Dans les forêts du Département des Plateaux, au cœur du Congo-Brazzaville, une saisie vient rappeler une réalité brutale. Trente et un kilogrammes d’ivoire, arrachés à des éléphants abattus, ont été retirés des mains de présumés trafiquants par la gendarmerie.

Une traque sur la route de Lékana

Les faits se sont noués les 23 et 24 mai derniers. Un premier homme est intercepté sur l’axe reliant Lékana à Djambala, ces villages perchés sur les hauts plateaux Batéké. Le récit a des allures de chasse à l’homme dans un paysage de savanes et de galeries forestières.

Le lendemain, ses deux complices présumés sont rattrapés à Ngo, alors qu’ils tentaient de fuir. La géographie de ces plateaux, faite de pistes longues et de forêts denses, complique souvent ce type d’opérations menées loin des grands centres urbains.

Un arsenal et des trophées sanglants

Ce que découvrent les gendarmes en dit long sur l’ampleur du phénomène.

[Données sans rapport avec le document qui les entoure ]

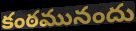
కంఠమునందు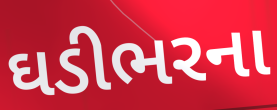
ઘડીભરના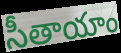
సీతాయాం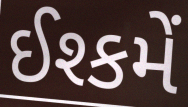
ઈશ્કમેંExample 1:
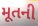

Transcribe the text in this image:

મૂતની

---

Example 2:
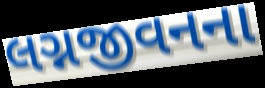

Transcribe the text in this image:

લગ્નજીવનના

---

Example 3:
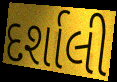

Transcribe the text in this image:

દર્શાલી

Aux côtés de huit morceaux d’ivoire pesant plus de trente et un kilogrammes se trouvaient des armes à feu, dont une arme de guerre, accompagnées de munitions militaires.

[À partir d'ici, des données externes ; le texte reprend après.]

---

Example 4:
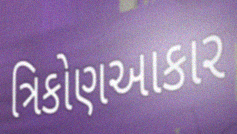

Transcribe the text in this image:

ત્રિકોણઆકાર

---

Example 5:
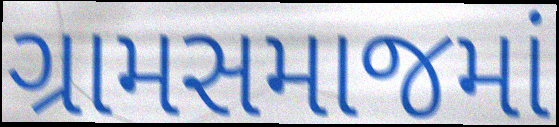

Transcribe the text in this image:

ગ્રામસમાજમાં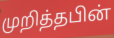
முறித்தபின்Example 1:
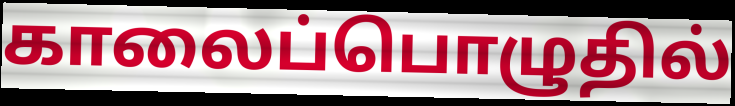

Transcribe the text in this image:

காலைப்பொழுதில்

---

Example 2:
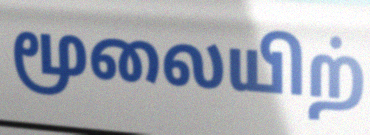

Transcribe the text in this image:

மூலையிற்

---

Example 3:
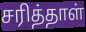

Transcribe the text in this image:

சரித்தாள்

La présence d’un tel équipement éclaire la dimension organisée de ce braconnage. On est loin du chasseur isolé. Ces outils témoignent d’une délinquance faunique structurée, capable de s’attaquer aux plus grands mammifères des forêts du bassin.

Des éléphants sacrifiés au commerce du défense

Derrière chaque morceau d’ivoire saisi se cachent des éléphants tués. Les trois suspects sont soupçonnés d’avoir abattu plusieurs de ces géants dans les forêts du district de Lékana, un territoire où l’animal occupe une place écologique majeure.

L’éléphant de forêt façonne son environnement. En dispersant les graines et en ouvrant des sentiers, il entretient la vitalité des massifs forestiers du bassin du Congo. Sa disparition fragiliserait tout un équilibre patiemment construit au fil des siècles.

Cette espèce, déjà sous pression à l’échelle régionale, paie un lourd tribut au commerce illégal des trophées. Chaque défense extraite alimente des filières qui dépassent largement les frontières des Plateaux et menacent la biodiversité commune.

Des hommes venus d’ailleurs

Selon les éléments rapportés, les trois individus seraient étrangers à la région. Ils proviendraient de diverses localités congolaises, notamment Gamboma et Mossaka. Ce détail souligne la mobilité de ceux qui pratiquent ce type d’activité illégale.

Cette circulation entre territoires complique la tâche des autorités. Les braconniers se déplacent là où l’animal demeure présent, exploitant les zones reculées où la surveillance reste plus difficile à organiser durablement.

Une justice qui veut marquer les esprits

Les poursuites engagées sont à la hauteur de la gravité des faits reprochés. Abattage illégal d’éléphants, trafic de trophées d’espèces protégées et détention d’armes illégales figurent parmi les chefs d’accusation retenus contre les trois hommes.

Chacun risque jusqu’à cinq ans de prison et une amende de cinq millions de francs CFA. L’opération a été présentée comme une réponse à la criminalité faunique, décrite par les autorités comme « un phénomène qui, ces derniers temps, est en train de prendre des tournures inquiétantes ».

Un signal pour la conservation

Au-delà du dossier judiciaire, cette saisie envoie un message. Elle montre que la lutte contre le braconnage se mène aussi sur le terrain, dans des départements moins exposés que les grandes aires protégées du nord du pays.

La protection des éléphants ne se joue pas seulement dans les parcs. Elle se construit sur ces routes des Plateaux, dans la vigilance quotidienne et dans la capacité des institutions à intercepter les filières avant qu’elles ne vident les forêts de leurs grands habitants.

Pour le Congo-Brazzaville, dont le patrimoine naturel constitue une richesse autant écologique que culturelle, chaque interpellation compte. Elle rappelle qu’un avenir où les éléphants traversent encore librement les forêts de Lékana reste possible, à condition d’une mobilisation constante.